I'm trying to build a capture app that relies on high-quality depth image/lidar info. What would you suggest or any other consideration I should keep in mind?
Thank you!
Post not yet marked as solved
I would like to know whether it will be possible to access high-resolution textures coming from ARKit scene reconstruction or by having access to camera frames. In session 10091 it appears that ARFrame (with its camera data) is no longer available on visionOS.
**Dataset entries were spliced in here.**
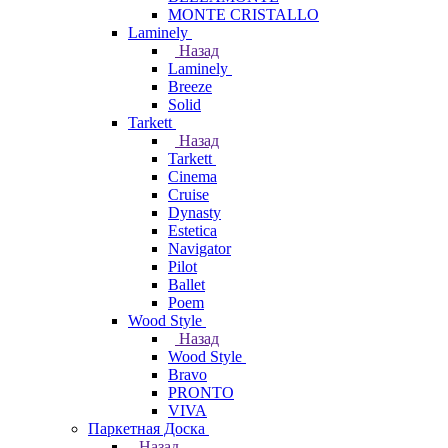
MONTE CRISTALLO
Laminely
Назад
Laminely
Breeze
Solid
Tarkett
Назад
Tarkett
Cinema
Cruise
Dynasty
Estetica
Navigator
Pilot
Ballet
Poem
Wood Style
Назад
Wood Style
Bravo
PRONTO
VIVA
Паркетная Доска
Назад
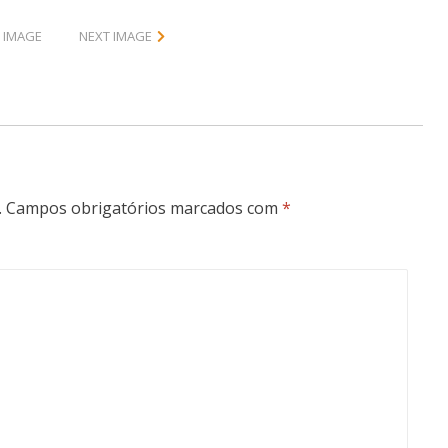
 IMAGE
NEXT IMAGE
.
Campos obrigatórios marcados com
*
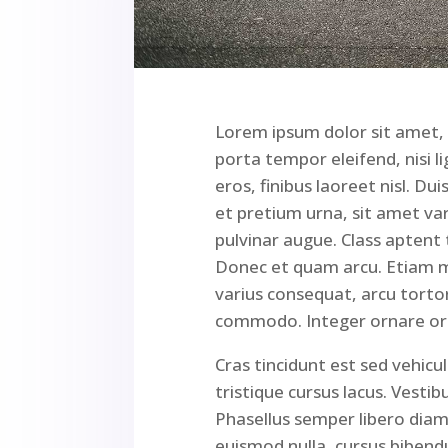
Lorem ipsum dolor sit amet, c
porta tempor eleifend, nisi li
eros, finibus laoreet nisl. Du
et pretium urna, sit amet vari
pulvinar augue. Class aptent 
Donec et quam arcu. Etiam mat
varius consequat, arcu tortor
commodo. Integer ornare orci 
Cras tincidunt est sed vehicu
tristique cursus lacus. Vestib
Phasellus semper libero diam
euismod nulla, cursus bibendu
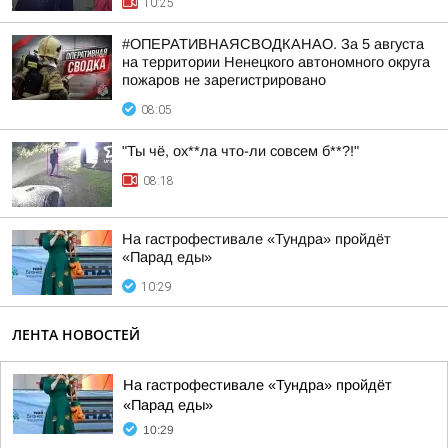
10:25
#ОПЕРАТИВНАЯСВОДКАНАО. За 5 августа
на территории Ненецкого автономного округа
пожаров не зарегистрировано
08:05
"Ты чё, ох**ла что-ли совсем б**?!"
08:18
На гастрофестивале «Тундра» пройдёт
«Парад еды»
10:29
ЛЕНТА НОВОСТЕЙ
На гастрофестивале «Тундра» пройдёт
«Парад еды»
10:29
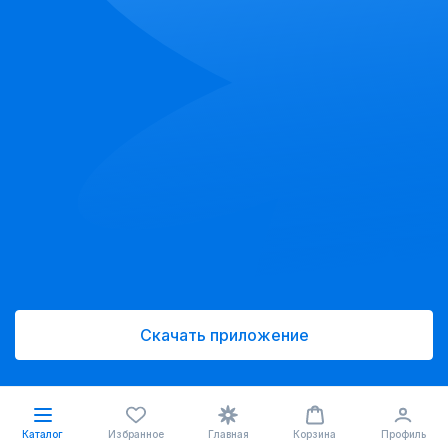
Скачать приложение
Каталог
Избранное
Главная
Корзина
Профиль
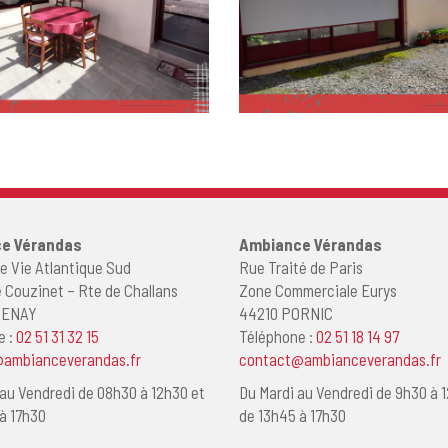
e Vérandas
Ambiance Vérandas
e Vie Atlantique Sud
Rue Traité de Paris
 Couzinet – Rte de Challans
Zone Commerciale Eurys
ZENAY
44210 PORNIC
e :
02 51 31 32 15
Téléphone :
02 51 18 14 97
ambianceverandas.fr
contact@ambianceverandas.fr
au Vendredi de 08h30 à 12h30 et
Du Mardi au Vendredi de 9h30 à 
à 17h30
de 13h45 à 17h30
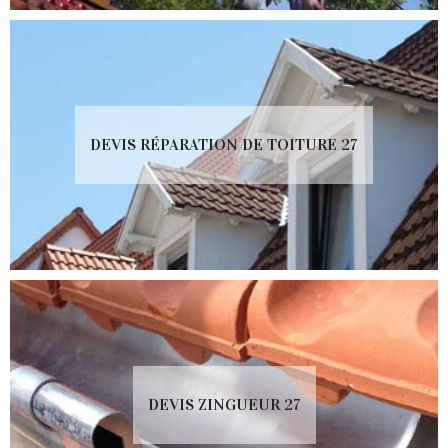
DEVIS RÉPARATION DE TOITURE 27
DEVIS ZINGUEUR 27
The use cases I have in mind are along the lines of:
Having a paper card with a QR code on a physical table and use pixel data to recognize the code and place a corresponding virtual object on top
Having physical board game components recognized and used as inputs: for example you control white chess pieces physically while your opponent's black pieces are projected virtually onto your table
Having a user draw a crude map on physical paper and being able to use this as an image to be processed/recognized
These examples all have in common that the physical objects serve directly as inputs to the application without having to manipulate a virtual representation.
In an ideal privacy-preserving way it would be possible to ask ARKit to provide texture information a specially-defined volume in physical space or at least a given recognized surface (e.g. a table or a wall).